Wednesday, February 2, 2011

Strawberry Fields Forever


We all think we know what Gothic Revival style looks like - central pointy gable with a finial and/or pendulum and barge-boarding right? Lancet windows. Merrill Inn in Picton. Seymour House in Madoc. Much as I love those details, I like these two buildings because they display some of the other less common features brought into c19 Ontario from the English Gothic or medieval era - hood mouldings and carved label stops, trellis work buttresses, and oriel windows - so Romantic!! One home is symmetrical, the other delightfully irregular in profile.

The house on the left is one of my favourites in Belleville. According to the Hastings County Historical Society book Belleville's Heritage (1978) , the house was built in the 1850's for Adam Henry Wallbridge and passed on to family members. The house is stucco over stone, a lovely backdrop for the stately porch with its delicate sham buttresses. The oriel window with its cresting is so regal. This house has presence ....in a neighbourhood of fine homes in outstanding condition, it has a certain something that sets it apart.

The building on the right is Elizabeth Cottage in Kingston. It is very difficult to photograph. A wide property snug against an unattractive neighbour, it is best appreciated (unfortunately) from the middle of a very busy and very slushy street (the day I visited recently). Outfitted with plaques as befits its stature and story, the home is definitely feeling its age - it's a retirement home with space to let, according to yet another sign around the corner. The right side was built about 1841-43 by Edward Horsey, who went on to become the architect of the Provincial Penitentiary and Frontenac County Court House (according to Margaret Angus, in The Old Stones of Kingston). The left side was a separate, later, cottage, joined elegantly to the original. Only the modern sun-room interloper between the sham buttresses spoils the Gothic whimsy. The unmarried grand-daughters of the original owner established the home as a residence for retired gentlewomen (conjures up the duchesses in "reduced circumstances" of English novels.)
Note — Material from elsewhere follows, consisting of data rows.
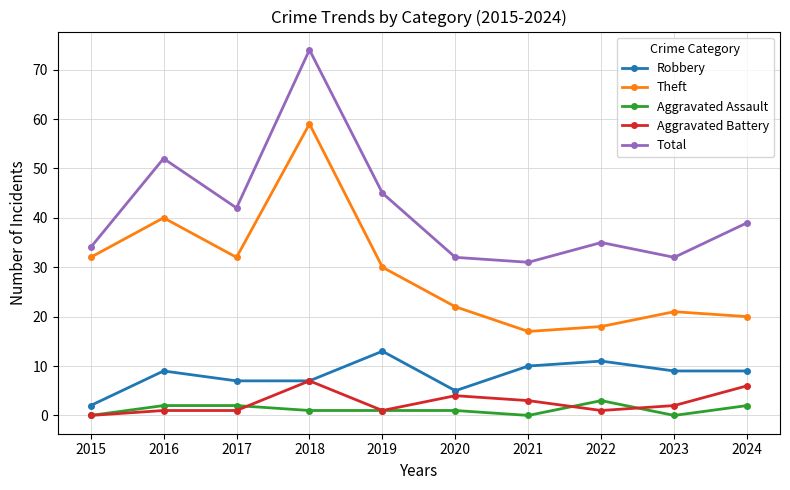

Which series has the largest total across all categories?

Total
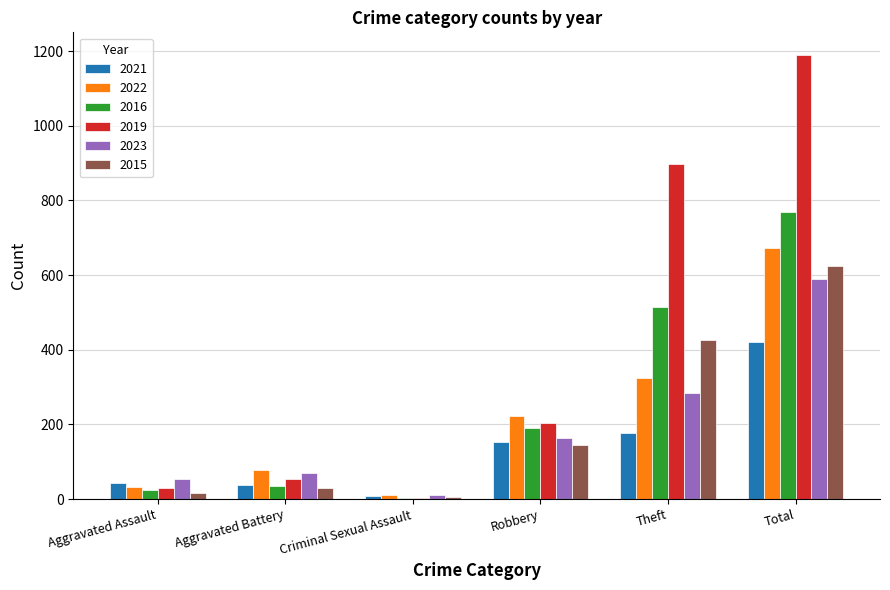

Which label corresponds to the largest value in the chart?

Total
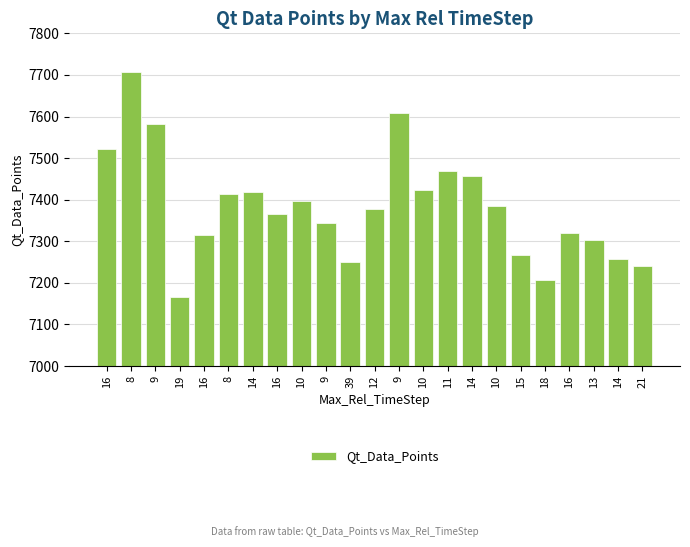

What is the difference between the values at 10 and 8?

309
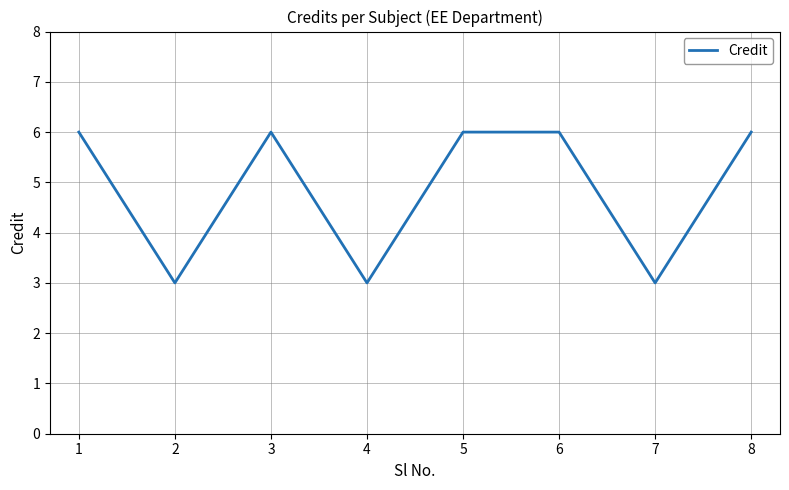

The chart shows a value of 3 at 4. True or false?

True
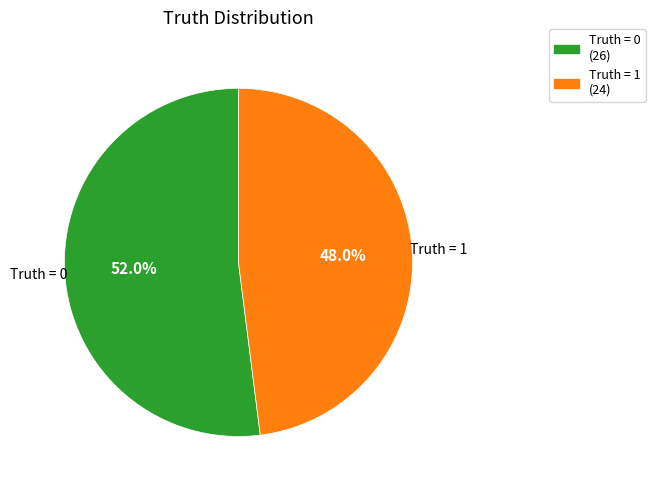

How much of the chart is everything except Truth = 1?

52.0%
After several generations of stern Georgian family homes rising in the wilderness, the Gothic revival must have been an exotic change. Championed by John Ruskin and his contemporaries, Gothic revival style sought to honour the work of craftsmen, and the spirit of Gothic churches. In some ways, we still feel that tingle of the eccentric, the theatrical, the spirit of the age when we stop to appreciate a Gothic Revival home or church.

According to my prof Shannon Kyles, Strawberry Hill, built in 1750 by Horace Walpole, was the first house to be called Gothic Revival. Situated in the London borough of Richmond, the house has just completed a 9 million pound restoration by the Strawberry Hill Trust and is being reopened this April. I would love to visit but may have to satisfy myself with return visits to www.strawberryhillhouse.org.uk. Or to my favourite house on Bridge Street.

1 comment:

  1. Yes, I think you've convinced me...when I win the lottery, I'll shop around for a wee Gothic revival home on this side of the Atlantic. For the times when I'm not in my Grade II listed cottage on t'other.